On Friday, yields on 10-year Treasuries Polish was about 3.1 percent., While the French – 1.37 per cent., And German – 0.98 percent. Even if the reference rate would fall by 50-75 points. base to 1.75-2 per cent., the long-term bond yields of the Polish government did not approach the levels that are currently the most important economy in the eurozone.
– We are dealing with a different economy, we are an emerging market. Naturally we will list a higher premium to German securities. We also have to decide higher interest rates and a completely different macroeconomic situation. Rule out such a sharp decline. However, in the coming weeks, yields on 10-year bonds will be tested level of 3 percent. and it is possible that it beat – forecasts of the financial markets strategist at PKO BP.

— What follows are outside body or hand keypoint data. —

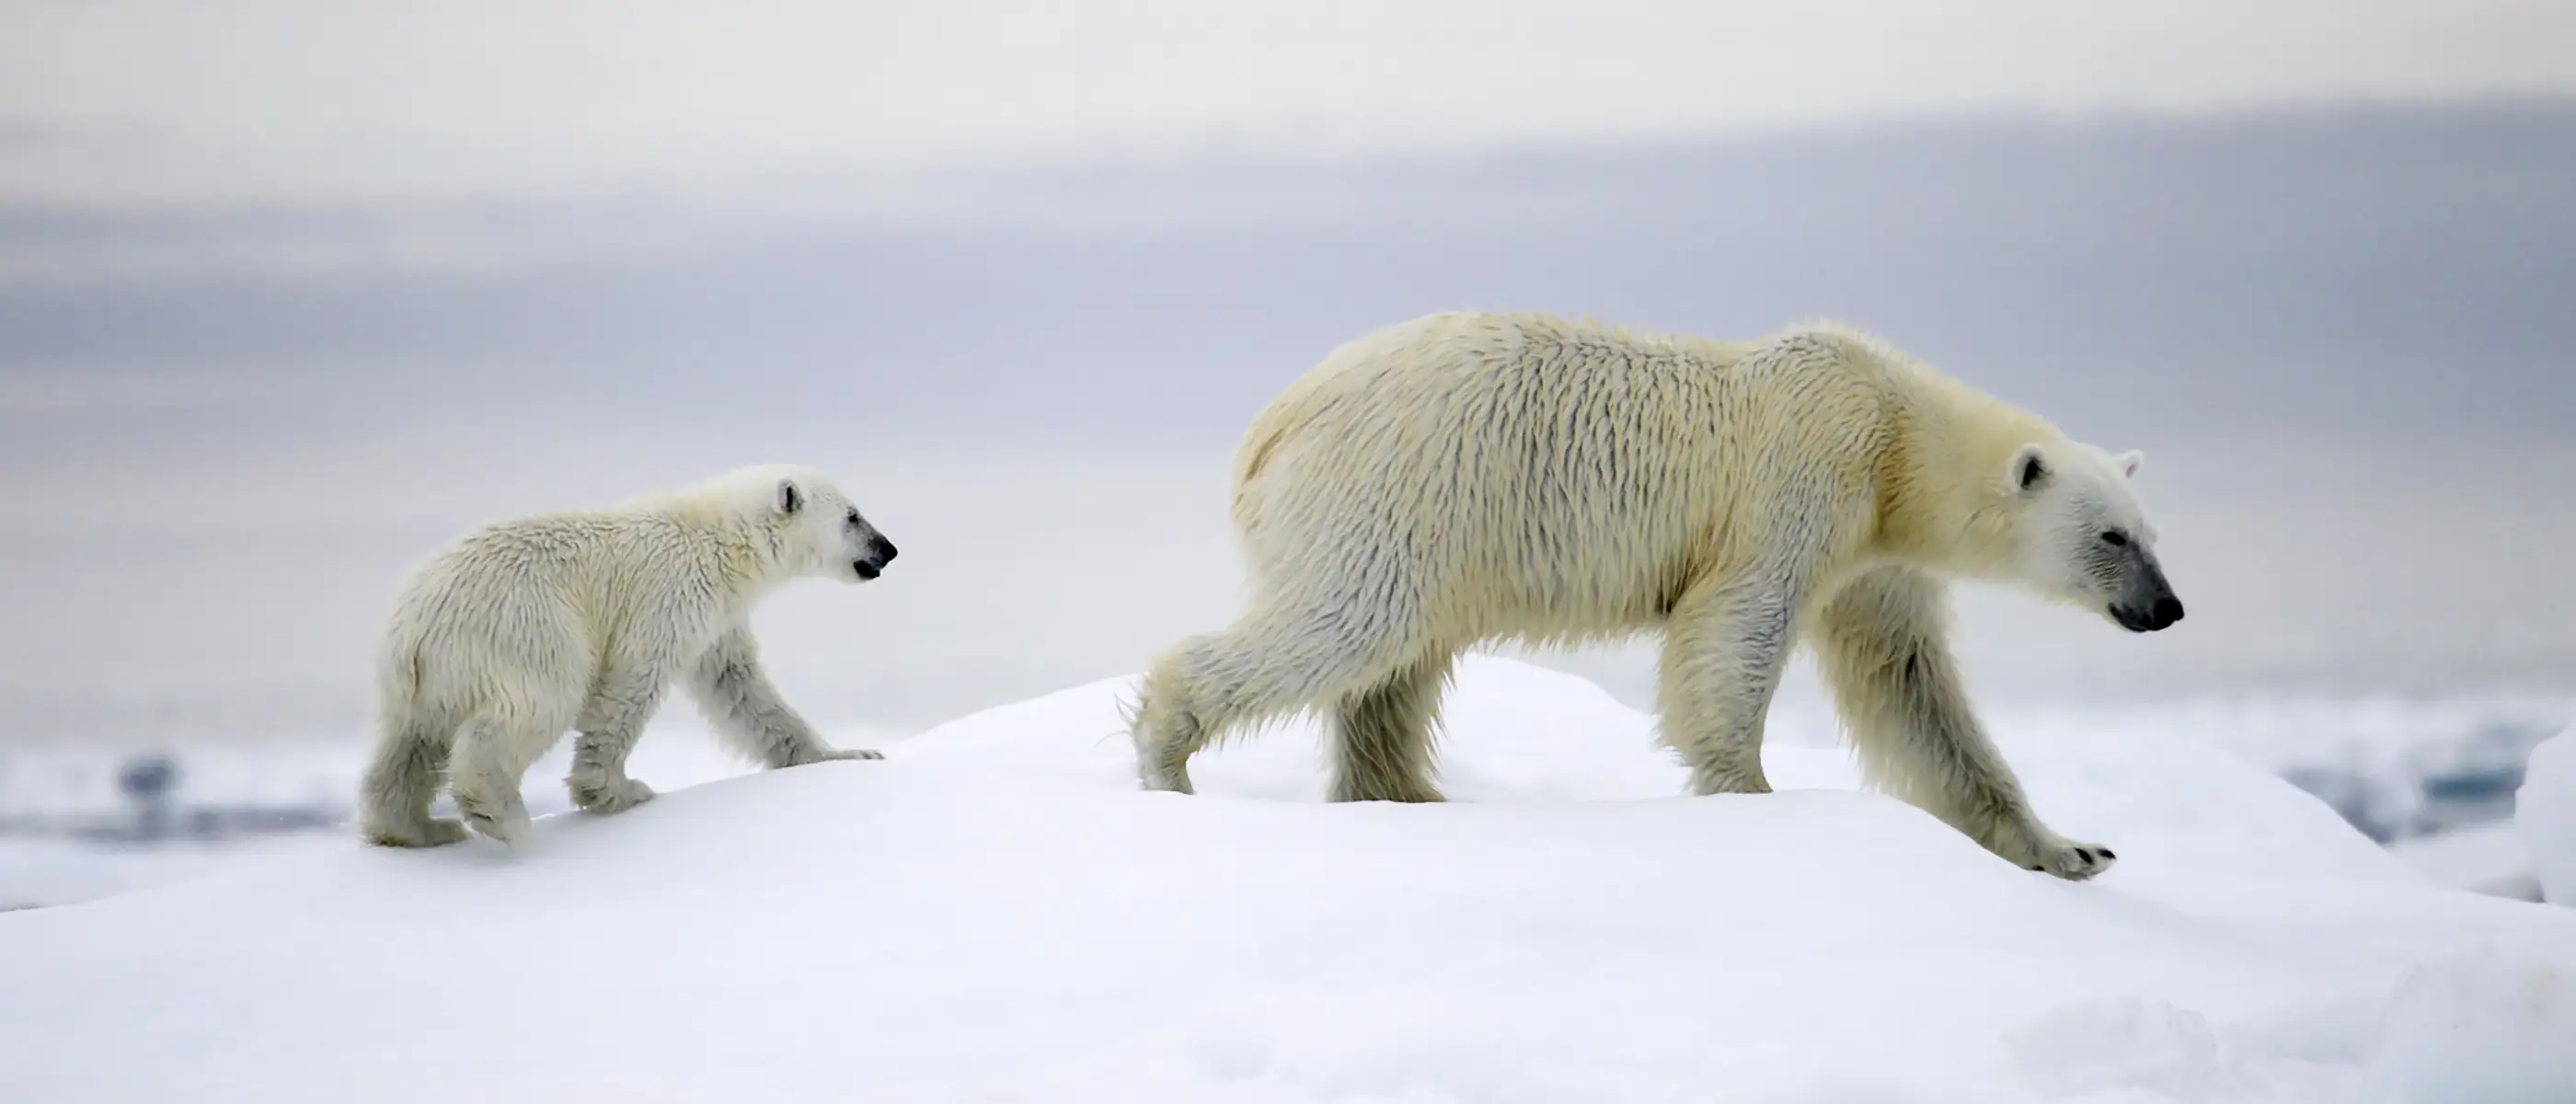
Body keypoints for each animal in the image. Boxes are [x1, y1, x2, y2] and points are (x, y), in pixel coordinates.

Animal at [355, 463, 896, 844]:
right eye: (853, 515)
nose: (889, 549)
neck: (720, 539)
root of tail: (412, 629)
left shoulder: (718, 619)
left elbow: (741, 687)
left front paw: (848, 753)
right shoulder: (673, 593)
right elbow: (634, 680)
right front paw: (617, 790)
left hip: (425, 681)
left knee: (409, 745)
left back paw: (417, 828)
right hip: (524, 627)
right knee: (538, 701)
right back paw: (501, 813)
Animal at [1122, 310, 2174, 880]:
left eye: (2151, 533)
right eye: (2110, 537)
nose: (2168, 610)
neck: (1897, 436)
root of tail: (1271, 425)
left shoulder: (1876, 558)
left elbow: (1912, 690)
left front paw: (2071, 850)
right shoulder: (1804, 479)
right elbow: (1736, 626)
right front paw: (1752, 794)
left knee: (1395, 674)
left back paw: (1408, 796)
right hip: (1400, 491)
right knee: (1349, 625)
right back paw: (1167, 756)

close the record prices of Polish debt increase investment risk, as exemplified by the sale and implementation of short-term profits at the end of July and August. The pretext for the fall in bond prices – that is, increase their profitability – may be the lack of interest rate cuts in September or optimistic data from the Polish economy, which dramatically reduce the chance of easing monetary policy. According to the projection of the NBP inflation should gradually increase in the coming quarters, which in the long term will lead to a decline in bond prices.
– I think that in the coming weeks, the yield may even decrease. From the point of view of an investor should hold bonds in the short term, while in the medium and long in my opinion they lose – predicts Dr. Miroslaw Budzicki.